Dhalia has taken her last walk!

So little time.

The pain of knowing Dhalia is close to death.

It’s almost incomprehensible to realise that less than two weeks ago, the 27th March to be exact, I wrote a post under the title of Life, and mortality.  These few paragraphs will give you a feel for that post:

Possibly the most important lesson we can learn from dogs!

I was aware when writing the concluding part of Meet the dogs – Pharaoh that the next day I would be faced with writing about a subject that is a whole degree more difficult. Death!

It must have been in my mind when I wrote “of the need to smell the flowers in this short life of ours.“

What has prompted today’s post?

Simply that Dhalia developed a limp in her front, right-hand, leg. That was a few weeks ago. Naturally, we took her to our local vet, Dr. Codd, who diagnosed a strained elbow joint probably as a result of arthritis; Dhalia is believed to be ten-years-old. With the recommended medication, the limp came to an end.

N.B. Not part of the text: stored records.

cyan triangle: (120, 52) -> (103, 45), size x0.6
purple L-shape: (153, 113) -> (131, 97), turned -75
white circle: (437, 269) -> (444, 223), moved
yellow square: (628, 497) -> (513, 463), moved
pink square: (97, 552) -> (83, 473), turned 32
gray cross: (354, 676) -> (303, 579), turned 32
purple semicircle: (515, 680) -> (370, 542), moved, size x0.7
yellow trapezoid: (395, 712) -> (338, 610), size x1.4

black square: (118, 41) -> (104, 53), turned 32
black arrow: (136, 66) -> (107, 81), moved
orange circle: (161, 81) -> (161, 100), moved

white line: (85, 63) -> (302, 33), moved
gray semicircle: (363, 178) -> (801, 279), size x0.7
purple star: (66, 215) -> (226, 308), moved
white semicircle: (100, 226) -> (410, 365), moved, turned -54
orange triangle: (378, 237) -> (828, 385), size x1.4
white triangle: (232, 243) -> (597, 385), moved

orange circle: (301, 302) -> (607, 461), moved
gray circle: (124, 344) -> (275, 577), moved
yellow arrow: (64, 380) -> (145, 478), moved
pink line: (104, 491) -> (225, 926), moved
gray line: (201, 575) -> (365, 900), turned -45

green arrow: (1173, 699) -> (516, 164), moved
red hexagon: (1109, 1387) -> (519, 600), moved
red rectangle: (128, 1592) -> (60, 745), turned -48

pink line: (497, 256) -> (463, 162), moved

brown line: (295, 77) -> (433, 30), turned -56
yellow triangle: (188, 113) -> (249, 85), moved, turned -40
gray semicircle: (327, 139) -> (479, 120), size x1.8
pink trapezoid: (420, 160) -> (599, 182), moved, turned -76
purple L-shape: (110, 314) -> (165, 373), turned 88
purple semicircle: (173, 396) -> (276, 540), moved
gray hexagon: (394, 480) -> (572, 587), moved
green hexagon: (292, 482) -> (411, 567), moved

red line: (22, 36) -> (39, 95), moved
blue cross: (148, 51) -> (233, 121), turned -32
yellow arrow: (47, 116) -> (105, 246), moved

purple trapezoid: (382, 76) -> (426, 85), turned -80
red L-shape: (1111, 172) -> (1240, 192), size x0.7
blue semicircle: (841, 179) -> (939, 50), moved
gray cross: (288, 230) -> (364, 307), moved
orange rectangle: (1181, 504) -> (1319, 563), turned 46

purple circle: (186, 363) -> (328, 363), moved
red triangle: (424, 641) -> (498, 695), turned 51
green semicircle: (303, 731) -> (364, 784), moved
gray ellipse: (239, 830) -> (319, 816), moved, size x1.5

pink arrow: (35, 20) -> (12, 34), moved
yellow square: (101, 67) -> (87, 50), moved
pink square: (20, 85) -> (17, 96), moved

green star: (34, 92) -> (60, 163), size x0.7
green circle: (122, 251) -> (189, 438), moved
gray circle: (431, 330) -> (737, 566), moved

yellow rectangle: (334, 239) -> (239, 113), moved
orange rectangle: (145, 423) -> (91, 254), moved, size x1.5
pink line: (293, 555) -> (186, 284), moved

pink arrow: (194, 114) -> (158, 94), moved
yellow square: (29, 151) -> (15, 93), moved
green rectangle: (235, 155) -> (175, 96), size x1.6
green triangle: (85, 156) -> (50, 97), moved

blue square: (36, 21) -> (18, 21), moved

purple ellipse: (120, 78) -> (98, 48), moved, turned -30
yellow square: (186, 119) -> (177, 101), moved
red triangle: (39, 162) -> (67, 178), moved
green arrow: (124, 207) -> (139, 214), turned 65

Then about two weeks ago, the elbow weakness appeared in her left-hand, front leg.

On Monday, we returned to Dr. Codd who took further X-rays and sought a second opinion. That second opinion came back with the probability that it was a “osteoproliferative neoplastic lesion” or bone cancer to you and me! It’s not one-hundred-per-cent certain but likely.

The reason it feels so painful is that today (Sunday) it’s very clear to Jean and me that Dhalia’s life forces are ebbing away and that tomorrow morning (i.e. your today, dear reader) we will be taking Dhalia back to Dr. Codd, undoubtedly for him to put her to sleep.

I had in mind writing this week a series of posts on Truth, Trust and Community.  For obvious reasons those posts are on hold for a couple of days.

Please keep Dhalia in your thoughts.

Dhalia, just two weeks ago. She was already barely using her right front-leg.
Dhalia, just two weeks ago. She was already barely using her right front-leg.